Items from a dataset:
####

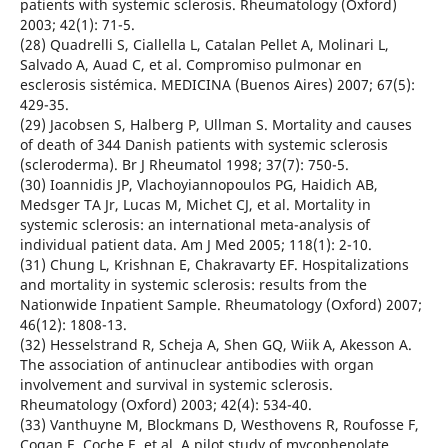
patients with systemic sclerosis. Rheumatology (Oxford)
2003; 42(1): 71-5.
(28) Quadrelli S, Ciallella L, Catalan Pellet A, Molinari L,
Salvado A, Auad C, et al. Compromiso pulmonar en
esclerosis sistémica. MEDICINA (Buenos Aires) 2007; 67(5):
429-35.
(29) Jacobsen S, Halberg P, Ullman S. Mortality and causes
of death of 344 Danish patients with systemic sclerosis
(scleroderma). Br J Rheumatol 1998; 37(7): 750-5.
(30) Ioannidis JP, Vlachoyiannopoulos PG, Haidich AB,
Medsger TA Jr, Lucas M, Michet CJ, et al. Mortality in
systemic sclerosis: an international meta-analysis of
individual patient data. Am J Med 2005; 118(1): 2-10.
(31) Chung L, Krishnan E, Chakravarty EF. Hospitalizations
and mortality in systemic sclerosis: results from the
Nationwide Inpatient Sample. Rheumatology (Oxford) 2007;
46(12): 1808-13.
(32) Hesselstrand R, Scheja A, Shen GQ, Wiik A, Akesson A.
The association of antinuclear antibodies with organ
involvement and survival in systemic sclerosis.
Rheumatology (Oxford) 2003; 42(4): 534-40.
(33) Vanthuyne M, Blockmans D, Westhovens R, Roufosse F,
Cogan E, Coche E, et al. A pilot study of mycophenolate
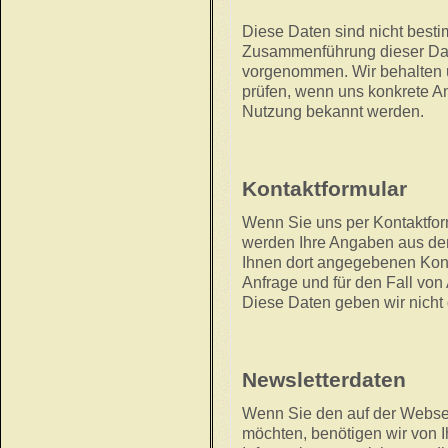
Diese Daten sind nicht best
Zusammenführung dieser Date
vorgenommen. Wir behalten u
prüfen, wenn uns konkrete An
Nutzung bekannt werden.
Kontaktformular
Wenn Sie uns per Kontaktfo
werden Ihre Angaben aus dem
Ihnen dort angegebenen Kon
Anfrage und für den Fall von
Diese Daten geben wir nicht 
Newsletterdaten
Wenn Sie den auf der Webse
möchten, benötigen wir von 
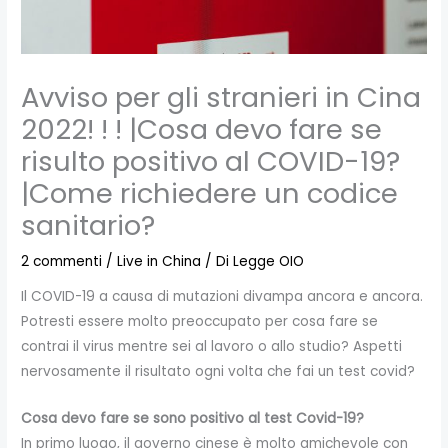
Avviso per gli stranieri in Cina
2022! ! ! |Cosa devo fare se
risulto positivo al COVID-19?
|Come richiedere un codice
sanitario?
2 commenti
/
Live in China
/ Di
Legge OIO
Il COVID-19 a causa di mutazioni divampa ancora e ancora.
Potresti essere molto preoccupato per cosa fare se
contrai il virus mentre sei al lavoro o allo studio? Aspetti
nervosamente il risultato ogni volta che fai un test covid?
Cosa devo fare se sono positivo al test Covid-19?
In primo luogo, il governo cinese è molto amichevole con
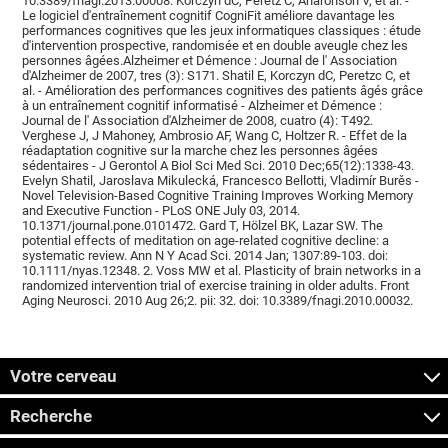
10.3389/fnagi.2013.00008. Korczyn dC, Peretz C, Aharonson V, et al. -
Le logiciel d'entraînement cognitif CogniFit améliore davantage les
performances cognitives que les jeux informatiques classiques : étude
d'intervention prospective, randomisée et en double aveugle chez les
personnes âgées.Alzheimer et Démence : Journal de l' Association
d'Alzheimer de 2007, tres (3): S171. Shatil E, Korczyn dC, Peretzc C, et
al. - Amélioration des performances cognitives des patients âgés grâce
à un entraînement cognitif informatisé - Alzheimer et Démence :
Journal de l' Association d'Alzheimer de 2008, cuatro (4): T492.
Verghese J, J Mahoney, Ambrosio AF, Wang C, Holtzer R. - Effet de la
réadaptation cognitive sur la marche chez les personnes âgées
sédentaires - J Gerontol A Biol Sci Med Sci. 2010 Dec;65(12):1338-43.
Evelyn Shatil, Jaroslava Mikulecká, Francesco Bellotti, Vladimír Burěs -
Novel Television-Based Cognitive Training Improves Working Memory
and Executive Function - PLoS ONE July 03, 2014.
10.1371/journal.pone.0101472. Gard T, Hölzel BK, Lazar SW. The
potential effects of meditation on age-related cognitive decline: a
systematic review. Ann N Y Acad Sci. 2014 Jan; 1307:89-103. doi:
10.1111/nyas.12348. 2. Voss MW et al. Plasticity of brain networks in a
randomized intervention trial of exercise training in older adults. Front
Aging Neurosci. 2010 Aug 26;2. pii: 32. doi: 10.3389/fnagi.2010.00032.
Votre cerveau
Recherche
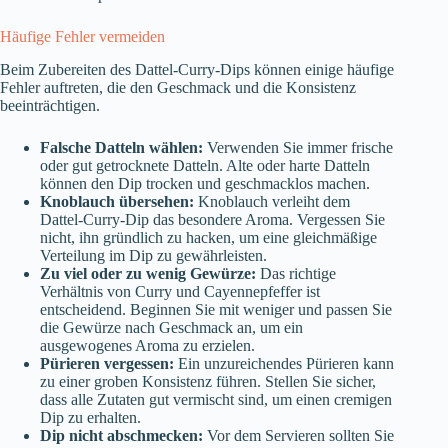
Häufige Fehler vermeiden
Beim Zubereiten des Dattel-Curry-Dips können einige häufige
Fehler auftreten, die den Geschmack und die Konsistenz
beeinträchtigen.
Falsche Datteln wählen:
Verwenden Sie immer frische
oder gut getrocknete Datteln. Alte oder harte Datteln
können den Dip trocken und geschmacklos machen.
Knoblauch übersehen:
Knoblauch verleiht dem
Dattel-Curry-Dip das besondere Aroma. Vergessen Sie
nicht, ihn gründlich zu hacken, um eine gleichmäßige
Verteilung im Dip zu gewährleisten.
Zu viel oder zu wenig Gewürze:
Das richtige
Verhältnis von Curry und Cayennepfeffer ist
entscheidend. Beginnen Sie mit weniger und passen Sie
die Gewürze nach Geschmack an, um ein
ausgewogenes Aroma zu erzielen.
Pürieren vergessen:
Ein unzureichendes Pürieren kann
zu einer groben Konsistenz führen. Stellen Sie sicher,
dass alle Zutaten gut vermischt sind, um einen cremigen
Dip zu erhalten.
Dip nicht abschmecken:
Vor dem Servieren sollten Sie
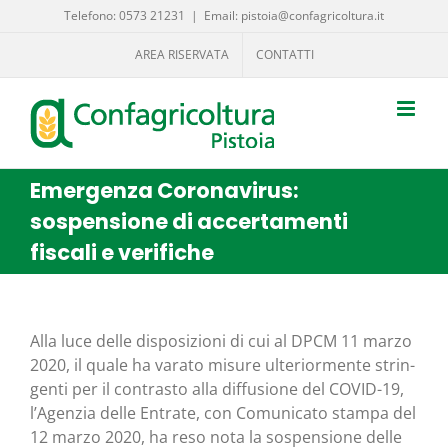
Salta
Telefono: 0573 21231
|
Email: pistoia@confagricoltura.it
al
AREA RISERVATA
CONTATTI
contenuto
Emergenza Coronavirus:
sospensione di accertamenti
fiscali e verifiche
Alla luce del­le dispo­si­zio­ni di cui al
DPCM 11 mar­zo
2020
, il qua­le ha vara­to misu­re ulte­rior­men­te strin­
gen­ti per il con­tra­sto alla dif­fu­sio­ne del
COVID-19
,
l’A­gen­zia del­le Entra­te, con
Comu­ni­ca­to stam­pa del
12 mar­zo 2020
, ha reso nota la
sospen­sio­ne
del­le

####

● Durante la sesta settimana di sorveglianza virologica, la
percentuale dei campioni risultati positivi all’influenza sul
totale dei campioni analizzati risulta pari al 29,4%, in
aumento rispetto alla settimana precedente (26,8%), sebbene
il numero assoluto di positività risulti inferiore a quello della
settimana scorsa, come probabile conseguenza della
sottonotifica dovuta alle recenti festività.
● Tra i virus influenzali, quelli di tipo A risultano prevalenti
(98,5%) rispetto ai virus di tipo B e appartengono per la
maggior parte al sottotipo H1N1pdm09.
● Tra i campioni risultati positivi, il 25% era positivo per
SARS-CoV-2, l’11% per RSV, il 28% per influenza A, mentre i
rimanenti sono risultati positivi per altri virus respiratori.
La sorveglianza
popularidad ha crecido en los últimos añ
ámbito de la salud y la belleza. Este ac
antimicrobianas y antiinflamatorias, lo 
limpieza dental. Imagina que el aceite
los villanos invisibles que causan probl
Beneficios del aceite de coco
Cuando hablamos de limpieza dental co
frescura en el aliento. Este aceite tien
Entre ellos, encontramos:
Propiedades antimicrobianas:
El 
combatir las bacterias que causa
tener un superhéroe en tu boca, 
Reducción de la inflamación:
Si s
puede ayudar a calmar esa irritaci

####

_Task description_
Above are the lines; repeat exactly the ones from the line containing "Cuando hablamos de limpieza dental co" down to the line containing "puede ayudar a calmar esa irritaci", both inclusive.

_Answer space_
Cuando hablamos de limpieza dental co
frescura en el aliento. Este aceite tien
Entre ellos, encontramos:
Propiedades antimicrobianas:
El 
combatir las bacterias que causa
tener un superhéroe en tu boca, 
Reducción de la inflamación:
Si s
puede ayudar a calmar esa irritaci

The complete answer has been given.